When it was over, though, the owners of the approximately five-acre site fronting Third Avenue near King Edward Street got what they'd asked for: An official city sanction to develop the land under R-4 Residential zoning restrictions (which allow for apartments), rather than under its previous category — the lower-density, single-family zoning requirements of R-1 Residential.

With mayor Woody Jacobs and council member Johnny Cook both out of town for Monday's meeting, there were only three council members present to hold the roll-call vote. But the three-person quorum was all that was needed to conduct city business, and council members Jenny Folsom, Clint Hollingsworth, and David Moss, Jr. each voted in favor of the rezoning measure. Committing to the R-4 change elicited vocal disgust from the crowd, many of whom made their anger known as they got to their feet and exited the still-in-progress meeting.

"This is ridiculous," said vexed Carroll Acres resident Melissa Jones, one of the speakers who'd previously used up more than her allotted microphone time. "I voted for some of you guys!" another angry resident shouted as he left his seat. "How can y'all turn your backs on us?" asked Cullman resident Barbara Ragsdale, who'd also taken an earlier speaking turn to oppose the measure.

Though residents related several personal anecdotes reinforcing their view that R-4 zoning isn't appropriate for the property, nearly all shared the same handful of concerns. Those include already-tight traffic access and the possibility of increased school-hour congestion along Third Avenue, storm water drainage issues in the low-lying area that they expect will be exacerbated by high-density development, and potential student overcrowding at East Elementary School as families move into the school district all at once.

Several residents who attended the contentious May 9 meeting, when the rezoning ordinance was first read, said after Monday's meeting they were also puzzled at the council's decision to approve the measure in the face of such vocal and visible opposition. Resident John Hamrick questioned during the meeting why the council would vote on the rezoning with the mayor and another council member not present to have their vote counted while addressing opponents' concerns.

For Cliff Harris, a member of the locally-based GLB Cullman, LLC group that owns the property and plans to erect apartment housing at the site, much of the opposition stems from residents' misunderstanding of what his group's proposal actually entails. Harris and advisor Todd Adkison each addressed the council and audience in the hope of allaying those concerns, with Harris noting (as he did on May 9) that he and other shareholders aren't absentee landowners seeking a quick route to revenue.
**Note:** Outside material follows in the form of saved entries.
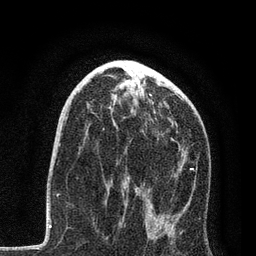
Breast MRI, one axial slice; cropped to one breast; dynamic contrast-enhanced series, time point 2 of 7 at this slice position (early post-contrast); 3 T; TE 2.2 ms, TR 5.4 ms; 256 × 256 image matrix, field of view 150 × 150 mm. Female patient.
Outlined on this slice (semi-automatically segmented with operator editing):
- enhancing-tissue mask used for the functional tumour volume (all voxels passing the contrast-enhancement thresholds inside the analysis volume; usually the tumour): bounding box [x1, y1, x2, y2] px = [68, 96, 195, 238]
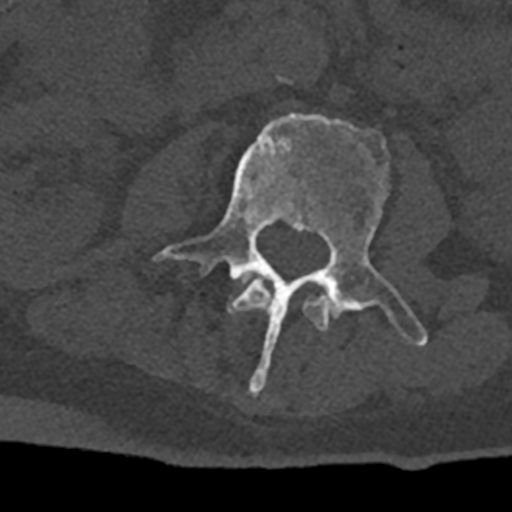
CT including the spine, one axial slice; slice 327 of 797 in the series (ordered by position); reconstruction kernel Br40s/3; bone window (W 1800 / L 400 HU); 0.5 mm slice thickness; 512 × 512 image matrix, field of view 160 × 160 mm. Male patient, age 74 years. From the clinical record (not read from this slice): primary cancer: renal; vertebrae with lytic lesions (as recorded): T10, L1, L2, L3, L4, L5.
Structures marked on this image (semi-automatic segmentation, software-assisted and operator-edited):
- L2 vertebra: box from (x=229, y=280) to (x=329, y=331) px
- L3 vertebra: (x=152, y=113)–(x=428, y=394)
"Everybody involved in this project is from Cullman," said Harris, while showing a slide presentation that marked the proposed apartment development as "Old Edward Place."
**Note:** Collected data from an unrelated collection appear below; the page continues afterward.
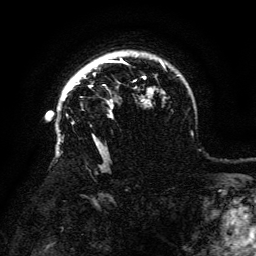
Breast MRI (dynamic contrast-enhanced), one axial slice; position 104 of 134 along the scan axis; cropped to one breast; dynamic contrast-enhanced series, time point 2 of 6 at this slice position (early post-contrast); 3 T; TE 4.8 ms, TR 9 ms; 1.2 mm slice thickness; 256 × 256 image matrix, field of view 180 × 180 mm. Female patient.
Structures marked on this image (semi-automatically segmented with operator editing):
- enhancing-tissue mask used for the functional tumour volume (all voxels passing the contrast-enhancement thresholds inside the analysis volume; usually the tumour): box from (x=67, y=75) to (x=93, y=89) px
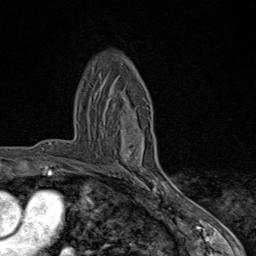
Breast MRI (dynamic contrast-enhanced), one axial slice. Position 53 of 80 along the scan axis. Cropped to one breast. Dynamic contrast-enhanced series, time point 2 of 9 at this slice position (early post-contrast). 1.5 T. TE 1.8 ms, TR 4.3 ms. 2 mm slice thickness. 256 × 256 image matrix, field of view 180 × 180 mm. Female patient.
Annotated regions visible in this slice (semi-automatically segmented with operator editing):
- enhancing-tissue mask used for the functional tumour volume (all voxels passing the contrast-enhancement thresholds inside the analysis volume; usually the tumour): bounding box [x1, y1, x2, y2] px = [120, 119, 170, 198]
"We live and work here; our children go to school here. We do drive on these roads every day," he said. "I would rather somebody who lives next door to me...do our projects for growth." Harris cited a housing needs assessment study released in 2019 by the Cullman Area Chamber of Commerce, noting its projection that the city is expected to need approximately 1,200 new multifamily housing units to keep pace with expected growth over the next 20 years. He also noted that current apartment amenities come nowhere close to approaching that need, and in fact are consistently rented almost to capacity.
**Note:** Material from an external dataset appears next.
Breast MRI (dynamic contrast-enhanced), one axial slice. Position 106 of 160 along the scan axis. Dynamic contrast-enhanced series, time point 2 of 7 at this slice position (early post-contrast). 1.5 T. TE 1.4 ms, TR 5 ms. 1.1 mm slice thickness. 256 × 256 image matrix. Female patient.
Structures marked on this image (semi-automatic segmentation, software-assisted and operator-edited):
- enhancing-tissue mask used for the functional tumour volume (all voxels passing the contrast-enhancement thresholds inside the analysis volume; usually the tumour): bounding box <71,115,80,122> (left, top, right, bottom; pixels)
Harris shared a slide that presented GLB Cullman's current proposal for the site: a 48-unit, two-story apartment development clad in brick and targeted at a price point of approximately $1,000 per month for a two-bedroom rental. He said GLB stands ready to commission a traffic study to inform the development's access layout for vehicles turning onto Third Avenue from the site, as well as to "over-design" the complex's storm water infrastructure to accommodate additional runoff and mitigate potential flooding impact.

In approving the rezoning, though, the council didn't approve the developers' proposal. That's a separate step; one that will come later, perhaps with changes, as GLB presents more detailed iterations of the project design to the city planning commission. The council's R-4 approval on Monday, though, removes what had previously been the chief hurdle standing between GLB shareholders and their hope to erect some kind of apartment development — whatever final form it might take — at the site.